##### Kaynaktan alıntı #####

Suudi Arabistan Veliaht Prensi: İsrail'le ilişki kurmaya her geçen gün daha da yaklaşıyoruz

 Veliaht Prens, ‘2040 Vizyonu’nun duyurusunun 2027 ile 2028 yılları arasında gerçekleşeceğini vurguladı.

Fotoğraf: Reuters
Fotoğraf: Reuters
TT

Suudi Arabistan Veliaht Prensi: İsrail'le ilişki kurmaya her geçen gün daha da yaklaşıyoruz

Fotoğraf: Reuters
Fotoğraf: Reuters

İsa Nehari*

Suudi Veliaht Prensi Muhammed bin Selman, Fox News kanalına verdiği röportajda, Suudi Arabistan'ın İsrail ile barış ilişkileri kurmaya her geçen gün daha da yaklaştığını açıkladı. Aynı zamanda, Filistin meselesinin merkeziliğini ve Filistinlilerin hayatını kolaylaştırmanın önemini vurguladı.

Veliaht Prens, Riyad ile Tel Aviv arasında diplomatik ilişkilerin kurulmasına ilişkin müzakerelere Biden yönetiminin liderlik ettiğini doğruladı ve müzakerelerin askıya alındığına ilişkin son haberleri yalanladı.

İsrail’le ilişkiler

Suudi Arabistan, İsrail ile diplomatik ilişkiler kurmak için Washington’la ortak savunma anlaşması imzalamayı, nükleer yardım almayı, ABD'nin en son askeri teknolojisini satmasına izin vermeyi ve Filistinlilere kendi devletlerini kurmaları için somut garantileri şart koşuyor.

New York Times, bu hafta, Başkan Biden yönetiminin, Japonya ve Güney Kore ile imzaladığı anlaşmalara benzer bir ortak savunma anlaşması imzalayarak Suudi Arabistan ile savunma iş birliğini güçlendirmeyi planladığını bildirdi.

Suudi Veliaht Prensi, Binyamin Netanyahu hükümetinde İsrail ile anlaşmaya varmaya hazır olup olmadığına ilişkin ise "İç işlerine karışmayız. Biden yönetiminin Suudi Arabistan ile İsrail arasında ilişkilerin kurulmasına yönelik müzakerelerde başarılı olması halinde bu, Soğuk Savaş'ın sona ermesinden beri imzalanan en önemli anlaşma olacak” dedi. Herhangi bir anlaşmanın ‘Filistinlilerin taleplerini karşılaması ve bölgeyi sakinleştirmesi’ gerektiğini de vurguladı.

#####

▶ **Görev tanımı**
Suudi Arabistan ile İsrail arasındaki ilişkilere dair haberi son cümlesinden sonra devam ettirin.

##### Veri kümesi #####

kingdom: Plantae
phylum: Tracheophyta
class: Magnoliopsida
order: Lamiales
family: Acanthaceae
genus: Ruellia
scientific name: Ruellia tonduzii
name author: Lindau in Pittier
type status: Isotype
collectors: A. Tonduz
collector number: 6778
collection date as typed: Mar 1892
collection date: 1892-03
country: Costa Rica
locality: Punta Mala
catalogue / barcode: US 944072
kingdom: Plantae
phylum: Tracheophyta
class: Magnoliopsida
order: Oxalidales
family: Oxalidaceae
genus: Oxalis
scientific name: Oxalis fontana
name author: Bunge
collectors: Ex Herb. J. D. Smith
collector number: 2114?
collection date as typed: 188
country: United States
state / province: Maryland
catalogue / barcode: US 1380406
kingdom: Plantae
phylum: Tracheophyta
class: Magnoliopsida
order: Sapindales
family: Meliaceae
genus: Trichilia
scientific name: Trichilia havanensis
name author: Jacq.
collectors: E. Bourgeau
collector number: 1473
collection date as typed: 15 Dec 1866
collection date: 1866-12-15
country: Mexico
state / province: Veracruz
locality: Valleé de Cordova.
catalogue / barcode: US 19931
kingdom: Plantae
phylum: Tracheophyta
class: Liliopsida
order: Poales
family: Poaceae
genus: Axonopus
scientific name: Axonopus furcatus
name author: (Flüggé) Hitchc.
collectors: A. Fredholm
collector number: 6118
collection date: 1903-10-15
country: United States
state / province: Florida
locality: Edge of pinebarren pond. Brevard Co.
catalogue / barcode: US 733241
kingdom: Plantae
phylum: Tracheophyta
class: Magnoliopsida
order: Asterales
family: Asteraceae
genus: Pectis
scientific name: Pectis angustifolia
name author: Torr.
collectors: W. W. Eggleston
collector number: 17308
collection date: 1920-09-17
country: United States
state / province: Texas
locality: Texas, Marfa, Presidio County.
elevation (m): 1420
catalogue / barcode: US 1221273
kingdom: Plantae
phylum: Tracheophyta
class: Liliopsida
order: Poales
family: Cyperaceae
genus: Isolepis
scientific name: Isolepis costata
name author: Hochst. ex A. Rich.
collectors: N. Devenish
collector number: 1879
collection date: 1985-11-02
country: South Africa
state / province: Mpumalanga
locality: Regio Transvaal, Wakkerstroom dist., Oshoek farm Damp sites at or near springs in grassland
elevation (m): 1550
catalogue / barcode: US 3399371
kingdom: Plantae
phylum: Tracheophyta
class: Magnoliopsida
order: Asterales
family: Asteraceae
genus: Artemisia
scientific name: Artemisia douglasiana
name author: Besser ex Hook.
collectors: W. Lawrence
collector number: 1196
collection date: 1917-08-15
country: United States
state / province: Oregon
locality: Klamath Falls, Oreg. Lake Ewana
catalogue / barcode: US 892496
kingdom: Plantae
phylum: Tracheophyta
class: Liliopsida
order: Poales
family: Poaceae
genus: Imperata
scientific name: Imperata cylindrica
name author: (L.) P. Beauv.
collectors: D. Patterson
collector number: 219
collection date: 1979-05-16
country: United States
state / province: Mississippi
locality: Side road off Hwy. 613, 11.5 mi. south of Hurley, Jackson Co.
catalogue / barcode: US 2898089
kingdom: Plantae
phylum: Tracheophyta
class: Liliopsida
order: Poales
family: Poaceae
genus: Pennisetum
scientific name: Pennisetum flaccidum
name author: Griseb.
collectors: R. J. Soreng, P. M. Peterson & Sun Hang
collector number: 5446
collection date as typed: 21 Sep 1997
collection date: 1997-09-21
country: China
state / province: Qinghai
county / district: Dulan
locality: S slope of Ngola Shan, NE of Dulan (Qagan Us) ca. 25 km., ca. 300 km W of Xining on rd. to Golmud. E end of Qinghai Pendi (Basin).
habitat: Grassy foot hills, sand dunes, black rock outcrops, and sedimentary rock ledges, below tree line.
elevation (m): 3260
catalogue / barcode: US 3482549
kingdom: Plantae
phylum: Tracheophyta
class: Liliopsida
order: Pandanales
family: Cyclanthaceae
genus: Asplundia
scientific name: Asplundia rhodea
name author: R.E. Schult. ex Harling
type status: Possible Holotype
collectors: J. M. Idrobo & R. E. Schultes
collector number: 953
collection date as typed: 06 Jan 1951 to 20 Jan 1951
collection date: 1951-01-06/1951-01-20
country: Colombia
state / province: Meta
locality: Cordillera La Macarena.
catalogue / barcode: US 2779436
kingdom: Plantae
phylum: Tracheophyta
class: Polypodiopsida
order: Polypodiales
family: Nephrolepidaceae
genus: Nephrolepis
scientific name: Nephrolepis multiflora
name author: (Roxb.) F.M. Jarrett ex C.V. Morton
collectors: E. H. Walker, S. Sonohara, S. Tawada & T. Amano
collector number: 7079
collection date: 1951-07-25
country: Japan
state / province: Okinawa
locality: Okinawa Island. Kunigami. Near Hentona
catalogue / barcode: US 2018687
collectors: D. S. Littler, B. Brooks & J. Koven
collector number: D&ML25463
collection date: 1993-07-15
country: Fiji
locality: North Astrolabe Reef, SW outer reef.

#####

▶ **Görevin sonucu**
İran'la anlaşma

Suudi Veliaht Prensi Muhammed bin Selman, Fox News’e verdiği röportajda, bölgedeki herhangi bir nükleer silahlanma yarışının sadece bölgenin güvenliğini değil, aynı zamanda dünyanın güvenliğini de tehdit edeceğini söyledi. Veliaht Prens, İran'ın nükleer silaha sahip olması durumunda bölgesel güç dengesinin gerektirdiği şekilde Suudi Arabistan'ın da nükleer silaha sahip olması gerektiğini vurguladı. Muhammed bin Selman, dünyanın yeni bir Hiroşima'yı kaldıramayacağı konusunda da uyarıda bulundu. Ayrıca “Nükleer silah kullanan her ülke, dünyadaki her ülkeyle savaş halinde olacaktır" dedi.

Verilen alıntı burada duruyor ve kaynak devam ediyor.